[Article]:
Ennis’ portrayal of an incompetent military-industrial complex echoes one of the old ‘Murphy’s laws of combat’: “Your equipment is built and supplied by the lowest bidder.”

Moreover, you need to look at the larger context. Vought’s failures in military hardware- WW2 warplanes without self-sealing fuel tanks that burned pilots to death, small arms that don’t cycle reliably- is why they went all-in on Supes instead. And their attempts to insert Supes into national defense produced nothing but chaos, see the ww2 Mallory arc. And so the federal government is blocking ‘Supes in national defense’.

That leads us to ‘The Boys’ in which Vought is trying every trick in the book to get Supes into defense, and the CIA is counting on The Boys to keep it from happening.
 
You should read C.J. Chiver’s ‘The Gun’. The M16 was absolutely not ready for deployment in Vietnam, and the military’s initial stubborn refusal to issue cleaning kits for the ‘self-cleaning’ rifle cost many American lives.
My point was that Ennis blames the corporation in his (not) M16 tale, when it was the military itself that fucked up, first by pushing the "sharpshooter" idea and stubbornly refusing to acknowledge the realities of modern warfare, making procurement of the M16 an urgent need, and then not issuing cleaning kits, not training the troops and most damning of all, issuing the wrong type of ammo.

We can point the finger at Colt for cutting some corners (i.e. not chroming the barrels) and glazing their product a bit too much, but it was ultimately the military that fucked over their own troops, and not just with the M16, but in a myriad of other ways.

Moreover, you need to look at the larger context. Vought’s failures in military hardware
I really don't, because Ennis is mentally a child, with a "capitalism bad!" axe to grind, and is also too lazy to do the bare minimum research.

I can't take Vought as an antagonist seriously because they read like a parody, but Ennis is too stupid to realize this and thinks he's shitting out some scathing social commentary.

and the CIA is counting on The Boys to keep it from happening
Which is fucking hilarious, because, while the rest of the US government is negligent and apathetic at best, the CIA is actively malicious.

If the Boys had any connection to reality it would the CIA pushing for capes to become the premier weapon platform of the US government, both because they are arrogant enough to believe they could control them, and also because they'd want to take the military down a few pegs.
 
My point was that Ennis blames the corporation in his (not) M16 tale

The M-20 is a spoof of both the M-16 initial deployment (and we had decades to fight the Mattel Toy Gun memery) but particularly the L85A1 debacle, with the British proving that they're truly a subhuman race losing even the basic knowledge about developing firearms. Of course, in the Ennis-verse, the FAL is instead a manly weapon because it shoots a bigger caliber.

I really don't, because Ennis is mentally a child, with a "capitalism bad!" axe to grind, and is also too lazy to do the bare minimum research. I can't take Vought as an antagonist seriously because they read like a parody, but Ennis is too stupid to realize this.

His WW2 spoof in The Boys (and honestly, most of his WW2 works) read like parodies. I'm not asking Onwards Towards Our Noble Deaths here, but Ennis truly has an "adolescent" worldview of war in all its forms. War as seen by a teen, where it's all manly heroics and dastardly enemies/corrupt hierarchies and conniving war-profiteers. And of course, a lot of swear words and edge, muh edge. Very childish in an already childish medium.

[Requests]:
1/ Rewrite the paragraph of the discussion that begins "We can point the finger at Colt" as a short bulleted list that keeps its main facts.
2/ Answer these questions from the discussion, one per line:
(a) What kind of fuel tanks did Vought's WW2 warplanes lack?
(b) Which book is recommended, and who is named as its author?
(c) Besides the M-16's initial deployment, which rifle debacle is the M-20 said to spoof in particular?

[Material shown]:
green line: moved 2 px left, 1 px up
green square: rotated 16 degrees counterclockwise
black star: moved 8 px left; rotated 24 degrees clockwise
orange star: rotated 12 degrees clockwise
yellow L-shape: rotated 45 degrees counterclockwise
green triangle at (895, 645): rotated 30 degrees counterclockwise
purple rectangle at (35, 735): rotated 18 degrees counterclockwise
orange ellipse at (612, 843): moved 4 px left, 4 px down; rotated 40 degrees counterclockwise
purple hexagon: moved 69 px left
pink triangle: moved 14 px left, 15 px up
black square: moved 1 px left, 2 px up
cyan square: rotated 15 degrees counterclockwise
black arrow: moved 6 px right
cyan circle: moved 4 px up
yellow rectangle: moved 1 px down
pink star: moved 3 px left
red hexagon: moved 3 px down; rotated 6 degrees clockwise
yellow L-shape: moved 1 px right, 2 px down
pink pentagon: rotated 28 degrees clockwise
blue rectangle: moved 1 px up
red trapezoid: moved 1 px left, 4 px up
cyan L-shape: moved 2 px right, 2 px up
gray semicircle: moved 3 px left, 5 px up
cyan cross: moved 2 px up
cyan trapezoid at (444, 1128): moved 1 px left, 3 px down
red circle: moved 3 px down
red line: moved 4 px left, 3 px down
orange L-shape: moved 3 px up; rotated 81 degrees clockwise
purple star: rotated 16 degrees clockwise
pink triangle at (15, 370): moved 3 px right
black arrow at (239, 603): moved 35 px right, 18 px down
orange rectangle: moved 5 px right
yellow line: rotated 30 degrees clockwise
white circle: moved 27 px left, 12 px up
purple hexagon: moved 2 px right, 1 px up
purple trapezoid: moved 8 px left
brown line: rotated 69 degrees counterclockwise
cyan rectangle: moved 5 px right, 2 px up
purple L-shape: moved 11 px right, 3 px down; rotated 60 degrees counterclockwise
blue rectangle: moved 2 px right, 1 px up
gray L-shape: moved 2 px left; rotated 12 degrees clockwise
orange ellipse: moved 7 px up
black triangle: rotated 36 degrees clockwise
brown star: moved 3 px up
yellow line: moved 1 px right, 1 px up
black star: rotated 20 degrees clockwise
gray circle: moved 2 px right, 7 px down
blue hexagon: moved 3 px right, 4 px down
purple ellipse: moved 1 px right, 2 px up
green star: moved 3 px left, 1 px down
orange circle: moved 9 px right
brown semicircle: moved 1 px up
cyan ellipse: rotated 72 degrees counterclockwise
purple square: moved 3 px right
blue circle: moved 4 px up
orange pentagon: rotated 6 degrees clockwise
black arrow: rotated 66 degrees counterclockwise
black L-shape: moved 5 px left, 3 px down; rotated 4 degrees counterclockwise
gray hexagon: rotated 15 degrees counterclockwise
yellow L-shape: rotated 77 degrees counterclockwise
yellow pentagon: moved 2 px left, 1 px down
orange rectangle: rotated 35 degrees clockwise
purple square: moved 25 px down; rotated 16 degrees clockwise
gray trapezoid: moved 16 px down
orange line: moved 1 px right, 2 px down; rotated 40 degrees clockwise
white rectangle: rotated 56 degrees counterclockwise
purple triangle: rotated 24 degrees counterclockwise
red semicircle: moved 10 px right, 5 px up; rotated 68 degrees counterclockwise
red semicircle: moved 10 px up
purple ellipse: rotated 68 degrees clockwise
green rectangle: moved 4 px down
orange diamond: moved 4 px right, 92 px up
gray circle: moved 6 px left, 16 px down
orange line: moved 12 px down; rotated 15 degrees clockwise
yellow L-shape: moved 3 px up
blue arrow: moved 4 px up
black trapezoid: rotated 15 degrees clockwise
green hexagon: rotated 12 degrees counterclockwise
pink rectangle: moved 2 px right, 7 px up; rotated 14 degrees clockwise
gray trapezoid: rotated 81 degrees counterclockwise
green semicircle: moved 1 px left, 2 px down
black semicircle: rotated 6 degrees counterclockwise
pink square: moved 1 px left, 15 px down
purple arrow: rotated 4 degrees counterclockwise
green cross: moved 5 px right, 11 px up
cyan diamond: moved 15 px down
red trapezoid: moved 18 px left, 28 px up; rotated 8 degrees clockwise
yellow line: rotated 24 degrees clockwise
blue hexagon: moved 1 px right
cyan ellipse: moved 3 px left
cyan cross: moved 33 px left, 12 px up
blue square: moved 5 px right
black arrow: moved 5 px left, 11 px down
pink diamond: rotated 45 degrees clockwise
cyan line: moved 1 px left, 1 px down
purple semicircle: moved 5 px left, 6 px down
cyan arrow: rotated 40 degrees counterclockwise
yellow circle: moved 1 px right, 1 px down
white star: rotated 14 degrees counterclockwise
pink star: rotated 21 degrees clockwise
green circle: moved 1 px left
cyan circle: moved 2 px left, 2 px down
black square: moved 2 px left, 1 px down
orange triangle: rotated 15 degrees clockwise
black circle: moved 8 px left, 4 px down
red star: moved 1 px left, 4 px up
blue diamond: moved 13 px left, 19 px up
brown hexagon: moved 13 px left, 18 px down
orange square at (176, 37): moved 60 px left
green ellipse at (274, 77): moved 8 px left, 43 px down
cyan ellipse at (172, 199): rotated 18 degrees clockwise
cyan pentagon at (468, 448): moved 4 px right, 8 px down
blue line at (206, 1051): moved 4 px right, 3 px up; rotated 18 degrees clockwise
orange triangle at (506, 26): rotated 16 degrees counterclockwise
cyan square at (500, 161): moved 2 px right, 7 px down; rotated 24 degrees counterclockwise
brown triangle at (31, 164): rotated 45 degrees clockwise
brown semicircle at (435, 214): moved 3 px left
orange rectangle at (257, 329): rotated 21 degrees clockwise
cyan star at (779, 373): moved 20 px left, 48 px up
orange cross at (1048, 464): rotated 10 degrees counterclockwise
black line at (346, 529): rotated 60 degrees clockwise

[Outputs by task]:
1/
- Colt can be blamed for cutting some corners, such as not chroming the barrels.
- Colt also praised its product a bit too much.
- Ultimately, the military harmed its own troops.
- This happened not only with the M16 but in many other ways.

2/
(a) Self-sealing fuel tanks.
(b) 'The Gun', by C.J. Chiver.
(c) The L85A1.